Still, someone wrote into boingboing with the following:
"I can't say who I am, but I do work at a company that uses Wikipedia as a key part of online marketing strategies. That includes planting of viral information in entries, modification of entries to point to new promotional sites or "leaks" embedded in entries to test diffusion of information. Wikipedia is just a more transparent version of Myspace as far as some companies are concerned. We love it (evil laugh).
On the other side, I love it from an academia/sociological standpoint, and I don't necessarily have a problem with it used as a viral marketing tool. After all, marketing is a form of information, with just a different end point in mind (consuming rather than learning)."
How well can wikipedia protect itself against this unfamiliar sort of systemic bias?
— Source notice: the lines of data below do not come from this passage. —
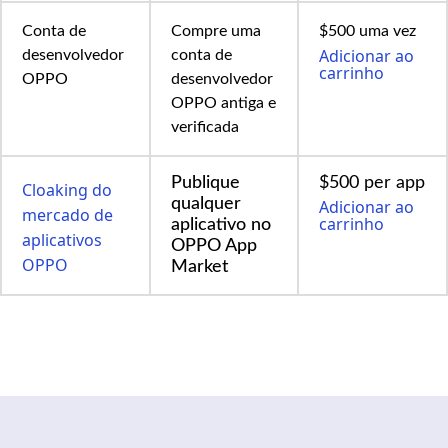
Conta de
Compre uma
$500 uma vez
Adicionar ao
desenvolvedor
conta de
carrinho
OPPO
desenvolvedor
OPPO antiga e
verificada
Publique
$500 per app
Cloaking do
qualquer
Adicionar ao
mercado de
carrinho
aplicativo no
aplicativos
OPPO App
OPPO
Market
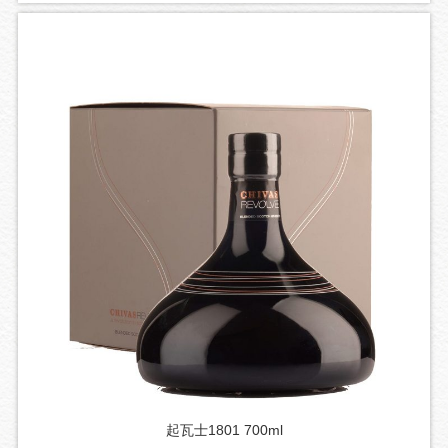
起瓦士1801 700ml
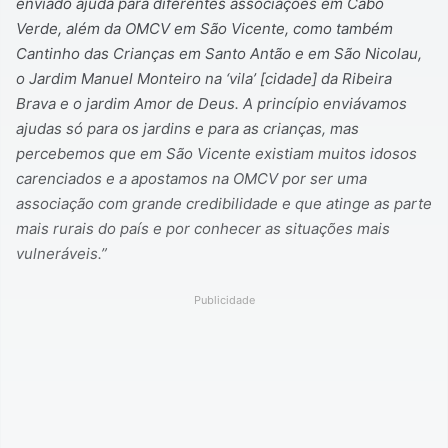
enviado ajuda para diferentes associações em Cabo
Verde, além da OMCV em São Vicente, como também
Cantinho das Crianças em Santo Antão e em São Nicolau,
o Jardim Manuel Monteiro na ‘vila’ [cidade] da Ribeira
Brava e o jardim Amor de Deus. A princípio enviávamos
ajudas só para os jardins e para as crianças, mas
percebemos que em São Vicente existiam muitos idosos
carenciados e a apostamos na OMCV por ser uma
associação com grande credibilidade e que atinge as parte
mais rurais do país e por conhecer as situações mais
vulneráveis.”
Publicidade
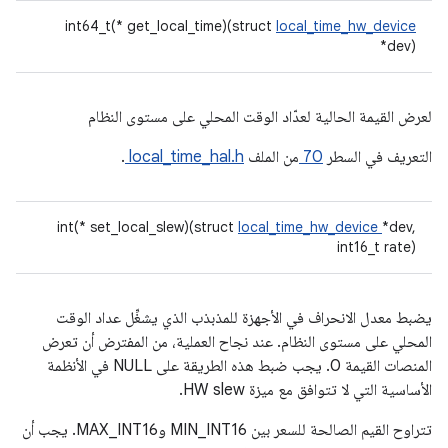
int64_t(* get_local_time)(struct
local_time_hw_device
*dev)
لعرض القيمة الحالية لعدّاد الوقت المحلي على مستوى النظام
التعريف في السطر
70
من الملف
local_time_hal.h
.
int(* set_local_slew)(struct
local_time_hw_device
*dev,
int16_t rate)
يضبط معدل الانحراف في الأجهزة للمذبذب الذي يشغِّل عداد الوقت
المحلي على مستوى النظام. عند نجاح العملية، من المفترض أن تعرض
المنصات القيمة 0. يجب ضبط هذه الطريقة على NULL في الأنظمة
الأساسية التي لا تتوافق مع ميزة HW slew.
تتراوح القيم الصالحة للسعر بين MIN_INT16 وMAX_INT16. يجب أن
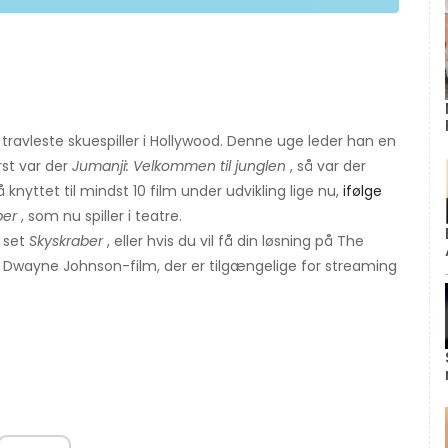
ravleste skuespiller i Hollywood. Denne uge leder han en
rst var der
Jumanji: Velkommen til junglen
, så var der
 knyttet til mindst 10 film under udvikling lige nu,
ifølge
ber
, som nu spiller i teatre.
e set
Skyskraber
, eller hvis du vil få din løsning på The
le Dwayne Johnson-film, der er tilgængelige for streaming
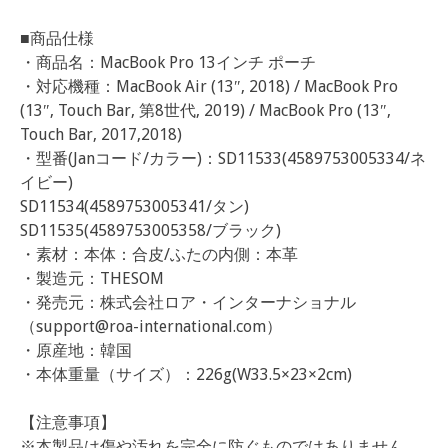
■商品仕様
・商品名：MacBook Pro 13インチ ポーチ
・対応機種：MacBook Air (13″, 2018) / MacBook Pro
(13″, Touch Bar, 第8世代, 2019) / MacBook Pro (13″,
Touch Bar, 2017,2018)
・型番(Janコード/カラー)：SD11533(4589753005334/ネ
イビー)
SD11534(4589753005341/タン)
SD11535(4589753005358/ブラック)
・素材：本体：合皮/ふたの内側：本革
・製造元：THESOM
・発売元：株式会社ロア・インターナショナル
（
support@roa-international.com
）
・原産地：韓国
・本体重量（サイズ）：226g(W33.5×23×2cm)
【注意事項】
※本製品は傷や汚れを完全に防ぐものではありません。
--------------------- Ben Yates Wikipedia Blog -- http://wikip.blogspot.com
On 8/15/05, Dan Grey dangrey@gmail.com wrote:
On 14/08/05, Andrew Gray shimgray@gmail.com wrote:
This might be of interest to some: http://www.boingboing.net/2005/08/13/bbc_punks_wikipedia_.html - Wikipedia articles (now VfDed) about a fictional popstar being added as part of a viral marketing campaign.
The talk pages of the articles concerned do a pretty good job of dimissing the notion that this was some sort of viral marketing campaign - more a series of honest mistakes.